Because Nature has poise. It thrives and is original.

Because silence is impossible. Even in an anechoic chamber, perfectly soundproofed, you can hear your own heartbeat, steady as a drum. A never-ending war.

I put "Headache" by Grouper on repeat as we glided west. We were deadlocked to asphalt, rubber over tarface.

And I thought about lines from a Rita Dove poem titled "I have been a stranger in a strange land"

He was off cataloging the universe, probably,
pretending he could organize
what was clearly someone else's chaos.

Wasn't that exactly what I was doing? Looking for an impossible answer, examining every single accident, eager for meaning? telling myself, "If it happens and matters the next year, in America, I want to be there, or to know what it means. I owe it to whoever cares to listen."

Humans are collectors and I had gone overboard.

Because maybe this wasn't even my home. These landmarks, what did they mean? Was I obvious here? When I smiled, did I trick them into believing that I felt some vague sense of approval? Or did my expressions betray me?

Out in all that garbage-streaked emptiness — despite the occasional burst of passing halogen — I couldn't tell if everything we encountered was haunted or just old, derelict, broken, useless. One never-ending landfill.

Around those parts, they'd made everything into junk. Homes. Roads. Glass. Nature. Life itself, they made into junk.

I cringed as we passed yet another deer carcass mounded on the side of the road.

As written in Job 35:11,

Who teaches us more than the beasts of the earth and makes us wiser than the birds in the sky?

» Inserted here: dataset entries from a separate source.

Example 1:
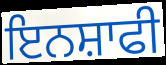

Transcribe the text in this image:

ਇਨਸ਼ਾਫੀ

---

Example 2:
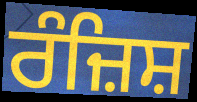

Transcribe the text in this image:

ਰੰਜ਼ਿਸ਼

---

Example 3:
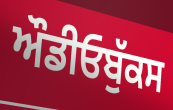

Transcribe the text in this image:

ਔਡੀਓਬੁੱਕਸ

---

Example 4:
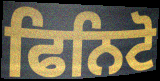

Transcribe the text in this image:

ਫਿਨਿਟੋ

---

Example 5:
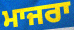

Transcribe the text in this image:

ਮਾਜਰਾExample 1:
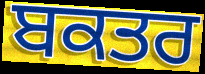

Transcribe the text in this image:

ਬਕਤਰ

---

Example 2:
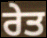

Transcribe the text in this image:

ਰੇਤ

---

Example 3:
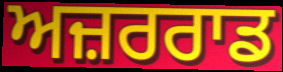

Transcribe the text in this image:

ਅਜ਼ਰਰਾਡ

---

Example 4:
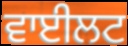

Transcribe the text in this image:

ਵਾਈਲਟ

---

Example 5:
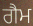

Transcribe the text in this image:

ਗੈਮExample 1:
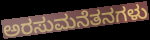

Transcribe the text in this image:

Nobody. Look at nature and you feel something powerful. Look at an animal, in all of its untamable majesty, and you capture a deep love, all swept up in the power of creation. But, here, all I saw were poor creatures who people had slammed into and kept driving. Driving to where? For what reason? What exactly was so important that they left a trail of dead animals behind them?

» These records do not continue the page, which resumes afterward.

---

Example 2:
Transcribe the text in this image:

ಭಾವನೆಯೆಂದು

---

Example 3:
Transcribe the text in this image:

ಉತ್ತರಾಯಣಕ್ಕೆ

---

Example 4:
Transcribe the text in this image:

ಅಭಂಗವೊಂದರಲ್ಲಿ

So I crossed myself dolorously and said an "Our Father" and recited a stanza from Charles Bukowski's "The Laughing Heart"

you can't beat death but
you can beat death in life, sometimes.
and the more often you learn to do it,
the more light there will be.

Out here, nothing but darkness. Needing some light, by God. Give me something better than a Moon that hides like an underfed coward.

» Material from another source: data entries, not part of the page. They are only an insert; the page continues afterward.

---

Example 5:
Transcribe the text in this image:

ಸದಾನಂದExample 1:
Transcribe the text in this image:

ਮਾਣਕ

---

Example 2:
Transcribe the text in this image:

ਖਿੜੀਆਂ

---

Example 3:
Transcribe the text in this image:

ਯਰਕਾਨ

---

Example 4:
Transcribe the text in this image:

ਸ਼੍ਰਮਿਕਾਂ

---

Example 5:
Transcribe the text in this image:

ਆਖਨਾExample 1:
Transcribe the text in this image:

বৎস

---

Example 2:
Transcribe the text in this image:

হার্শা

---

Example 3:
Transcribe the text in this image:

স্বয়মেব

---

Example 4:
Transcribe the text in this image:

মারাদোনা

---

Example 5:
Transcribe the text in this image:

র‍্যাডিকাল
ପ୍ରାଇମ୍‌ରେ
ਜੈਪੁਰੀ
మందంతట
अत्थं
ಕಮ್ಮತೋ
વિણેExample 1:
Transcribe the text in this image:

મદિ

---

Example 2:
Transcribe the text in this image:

Jade told me about some of the more traumatic things she'd seen while working at the State Fair.

"Bro, they pull roaches out of the iced lemonade jugs and act like nothing happened."

"All right but what about the corn dogs?"

"You do not want to know, little bro."

She looked around in the quiet. "Back in the day, the Louisiana Congress refused to raise the drinking age from 18 to 21," she said. "They didn't want to lose all that drunk gambler money. So the federal government cut off funding to highways."

We glided through moon-pale landscape for an hour before I realized what she had meant. That there weren't any light poles or billboards along the road. Nothing to guide us or distract us. Just us, alone. And it felt like outer space had collapsed, swallowed us like jellybeans.

Like two teenagers playing a prank on the universe.

In the cozy Subaru Crosstrek, in the old wild night, brimming with the uncertainty of life and the nonchalance of failure, we paraded ourselves back to Dallas. Alive in the river silence that follows us everywhere.